SAP dévoile aussi des correctifs
Les correctifs publiés ce mardi par SAP corrigent notamment de précédentes mises à jour dont deux HotNews. Mais il en existe également deux autres, classés comme hautement prioritaires par Onapsis, qui concernent Commerce Cloud et CommonCryptoLib, tous deux au score CVSS de 7,5/10. L'un des bulletins de sécurité n°3666261, inclut une faille au score CVSS de 10. Elle concerne une vulnérabilité liée à la gestion des clés et des secrets dans SQL Anywhere Monitor avec des identifiants codés en dur. Cet outil d'administration basé sur un navigateur fournit aux administrateurs des informations sur l'état et la disponibilité des bases de données SQL Anywhere, des serveurs et fermes de serveurs MobiLink. Il peut également fournir des informations sur la disponibilité des serveurs web et proxy ainsi que des systèmes hôtes. Le correctif supprime complètement SQL Anywhere Monitor, selon les chercheurs d'Onapsis. À titre de solution temporaire, SAP recommande aux administrateurs de cesser d'utiliser cet outil et de supprimer toutes les instances de la base de données SQL Anywhere Monitor.

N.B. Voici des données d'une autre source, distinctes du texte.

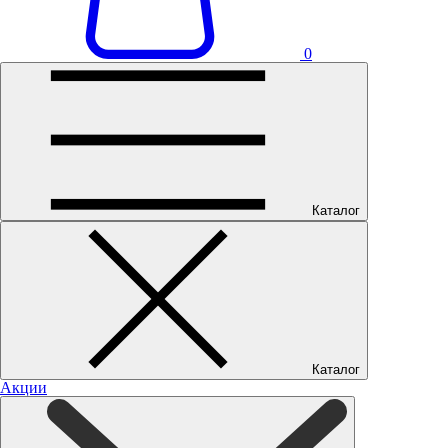
0
Каталог
Каталог
Акции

Autre point à noter, la mise à jour n°3668705 qui corrige la CVE-2025-42887, une faille d'injection de code dans Solution Manager. En raison d'une absence de nettoyage des entrées dans un module fonctionnel accessible à distance, des attaquants authentifiés sont en mesure d'injecter du code malveillant dans le système. Notée 9,9 sur l'échelle CVSS, cette vulnérabilité est corrigée par l'ajout d'une vérification des entrées qui rejette la plupart des caractères non alphanumériques. « La CVE-2025-42887 est particulièrement dangereuse car elle donne à un attaquant la possibilité d'injecter du code à partir d'un utilisateur disposant de faibles privilèges, ce qui conduit à une compromission totale de SAP et de toutes les données contenues dans le système SAP », note Joris van de Vis, directeur de la recherche en sécurité chez SecurityBridge. Juan Pablo Perez-Etchegoyen, directeur technique d'Onapsis, affirme également que les administrateurs doivent traiter rapidement le bulletin n°3633049. « Même s'il s'agit d'un CVSS 7,5 », a-t-il déclaré dans un e-mail adressé à CSO, « il s'agit d'une corruption de mémoire potentiellement exploitable à distance avant l'authentification, et ce type de vulnérabilité a tendance à être très critique en raison de sa nature et de son potentiel de déni de service et de compromission du système. » Cependant, pour bon nombre de ces vulnérabilités, l'application de correctifs ne suffit pas : l'architecture, l'exposition, la segmentation et la surveillance restent importantes, conseille Mike Walters, président d'Action1. « Les RSSI doivent impliquer non seulement les équipes chargées des correctifs, mais aussi les propriétaires de services (impression, numérisation, partage de documents, accès à distance), les équipes réseau/sécurité (pour la segmentation et le contrôle de l'exposition) et les équipes de journalisation/surveillance (pour la vérification post-correctif) », a-t-il déclaré.